A protection relay is a microcontroller based intelligent electronic device with a basic function to protect electrical equipment by tripping a circuit breaker and interrupting a power line in case of over current or earth fault situations. The tripping signal on behalf of a trip coil or other actuator of the circuit breaker can be generated by the protection relay when, for example, the measured current in the line exceeds a nominal or preset value for a predefined time period. In certain situations such as Ring Main Unit (RMU) installations in urban areas, a self-supplied relay may for example be used. The self-supplied protection relay utilizes energy from the current sensing transformers to supply power to the relay electronics circuit and to supply energy to operate trip coils. The design of a self-supplied relay can have several constraints associated with it to ensure that the measurements are accurate and sensitive, and that its circuitry is efficient and optimized for power consumption. Some of these constraints and methods to generate power supply by controlled charging are disclosed in the WIPO publication WO 2009101463.

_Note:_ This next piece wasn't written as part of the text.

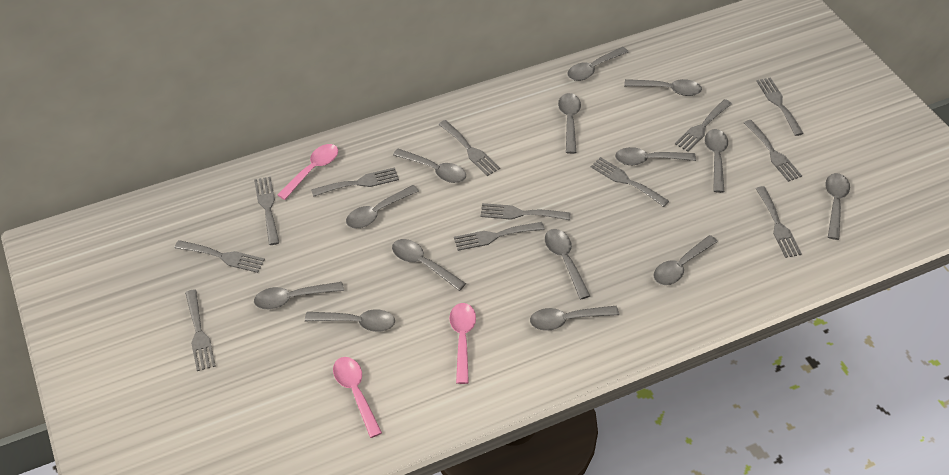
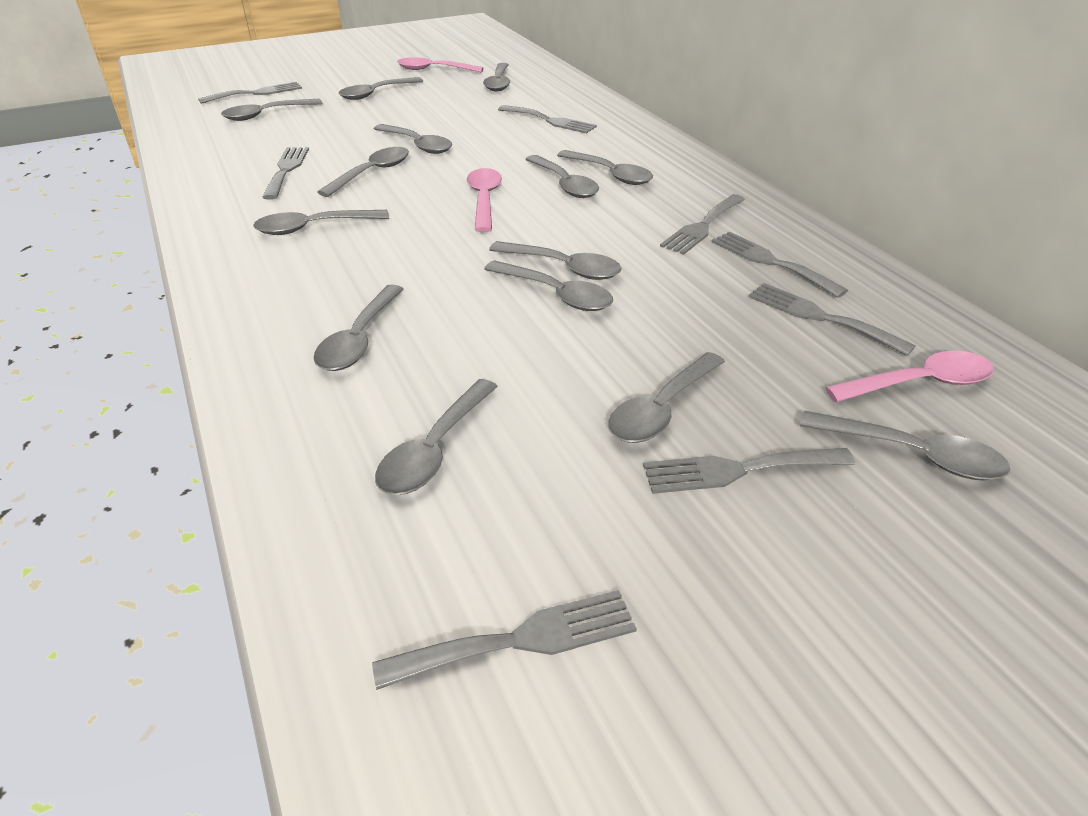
grey fork: 12 -> 8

A self-supplied relay may be customized by a user through mechanical binary or Dual In-line Package (DIP) switches for parameter setting, or alternatively through battery-power alphanumeric LCD based Human Machine Interfaces (HMI). The HMI may be a detachable component as disclosed in the WIPO publication WO2009071454. The detachable HMI offers greater flexibility for the user in adaptation, configuration and display.
The DIP switches based HMI has limited functionality, restricted for example to binary combinations achievable for given DIP positions, apart from the constraints that a user has to do for decoding the switch position through a table to understand the interpretation of switch positions with respect to functionality being configured.
An HMI having features such as using push buttons or a touch screen interface can enhance the primary function of the product through an interactive user interface by displaying the various parameters of the relay including the line current measurements, protection settings, Event logs, and so forth. Such a HMI can also facilitate fine tuning of the achievable settings through given DIP combinations.
As one may recognize, a presence of a HMI can increase the scope of interaction that is possible with the relay and therefore the design of the HMI should be capable for scaling and support of functionality as desired for effective operation and configuration. This makes the design of such a HMI for a protection relay non trivial and specifically, for the self-powered relay, it involves optimized design for power supply and utilization (e.g., includes processing of information for display) to enable functions of the HMI even at trip conditions for the purposes of relay configuration and display of information.